◆ What the exercise asks: Extract the entries below from the line containing "region: Mitrovica" down through the line containing "region: Valais", both lines included, and repeat them without any changes.

◆ Supplied records:

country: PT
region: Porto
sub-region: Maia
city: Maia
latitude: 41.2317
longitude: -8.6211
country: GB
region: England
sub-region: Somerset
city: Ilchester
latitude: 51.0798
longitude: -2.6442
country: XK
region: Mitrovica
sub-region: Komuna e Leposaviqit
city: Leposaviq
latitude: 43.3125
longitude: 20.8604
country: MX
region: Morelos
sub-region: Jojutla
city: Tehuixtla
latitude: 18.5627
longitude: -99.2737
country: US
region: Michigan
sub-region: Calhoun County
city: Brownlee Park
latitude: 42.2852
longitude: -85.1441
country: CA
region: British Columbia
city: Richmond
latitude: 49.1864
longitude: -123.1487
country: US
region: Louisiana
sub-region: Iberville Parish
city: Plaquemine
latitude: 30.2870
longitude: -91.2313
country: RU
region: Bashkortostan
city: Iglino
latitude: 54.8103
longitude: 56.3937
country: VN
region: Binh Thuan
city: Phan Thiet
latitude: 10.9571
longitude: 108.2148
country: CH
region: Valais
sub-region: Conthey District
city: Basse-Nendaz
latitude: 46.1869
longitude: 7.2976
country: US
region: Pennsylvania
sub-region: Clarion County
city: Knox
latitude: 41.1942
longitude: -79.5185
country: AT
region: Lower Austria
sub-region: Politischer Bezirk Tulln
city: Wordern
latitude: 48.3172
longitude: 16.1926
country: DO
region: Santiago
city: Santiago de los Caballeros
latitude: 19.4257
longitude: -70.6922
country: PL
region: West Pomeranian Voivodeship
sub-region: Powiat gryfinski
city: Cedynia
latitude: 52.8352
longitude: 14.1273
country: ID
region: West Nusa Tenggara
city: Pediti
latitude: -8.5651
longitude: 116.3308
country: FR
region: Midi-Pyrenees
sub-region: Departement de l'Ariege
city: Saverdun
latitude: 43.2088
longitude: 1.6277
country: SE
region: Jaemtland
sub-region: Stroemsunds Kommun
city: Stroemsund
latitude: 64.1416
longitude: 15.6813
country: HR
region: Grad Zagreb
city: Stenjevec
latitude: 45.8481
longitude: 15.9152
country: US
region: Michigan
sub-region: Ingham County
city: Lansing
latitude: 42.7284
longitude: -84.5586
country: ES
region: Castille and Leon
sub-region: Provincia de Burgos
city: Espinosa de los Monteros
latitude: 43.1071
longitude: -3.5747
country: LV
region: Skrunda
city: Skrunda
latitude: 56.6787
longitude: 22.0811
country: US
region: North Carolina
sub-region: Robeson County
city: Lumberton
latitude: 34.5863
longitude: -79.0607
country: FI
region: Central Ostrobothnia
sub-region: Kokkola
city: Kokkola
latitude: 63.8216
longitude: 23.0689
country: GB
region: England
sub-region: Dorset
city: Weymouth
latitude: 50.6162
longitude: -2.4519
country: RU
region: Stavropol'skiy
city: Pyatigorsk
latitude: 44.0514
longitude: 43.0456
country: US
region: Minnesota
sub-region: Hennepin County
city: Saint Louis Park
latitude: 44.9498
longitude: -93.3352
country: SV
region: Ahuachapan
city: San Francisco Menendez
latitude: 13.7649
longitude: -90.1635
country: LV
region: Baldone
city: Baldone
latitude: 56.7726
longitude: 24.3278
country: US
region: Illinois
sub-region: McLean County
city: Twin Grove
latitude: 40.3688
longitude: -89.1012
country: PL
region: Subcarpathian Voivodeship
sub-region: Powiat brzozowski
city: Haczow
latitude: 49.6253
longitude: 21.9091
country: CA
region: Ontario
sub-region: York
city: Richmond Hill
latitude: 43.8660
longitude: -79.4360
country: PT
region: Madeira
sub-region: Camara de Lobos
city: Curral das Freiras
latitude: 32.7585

◆ Complete output:
region: Mitrovica
sub-region: Komuna e Leposaviqit
city: Leposaviq
latitude: 43.3125
longitude: 20.8604
country: MX
region: Morelos
sub-region: Jojutla
city: Tehuixtla
latitude: 18.5627
longitude: -99.2737
country: US
region: Michigan
sub-region: Calhoun County
city: Brownlee Park
latitude: 42.2852
longitude: -85.1441
country: CA
region: British Columbia
city: Richmond
latitude: 49.1864
longitude: -123.1487
country: US
region: Louisiana
sub-region: Iberville Parish
city: Plaquemine
latitude: 30.2870
longitude: -91.2313
country: RU
region: Bashkortostan
city: Iglino
latitude: 54.8103
longitude: 56.3937
country: VN
region: Binh Thuan
city: Phan Thiet
latitude: 10.9571
longitude: 108.2148
country: CH
region: Valais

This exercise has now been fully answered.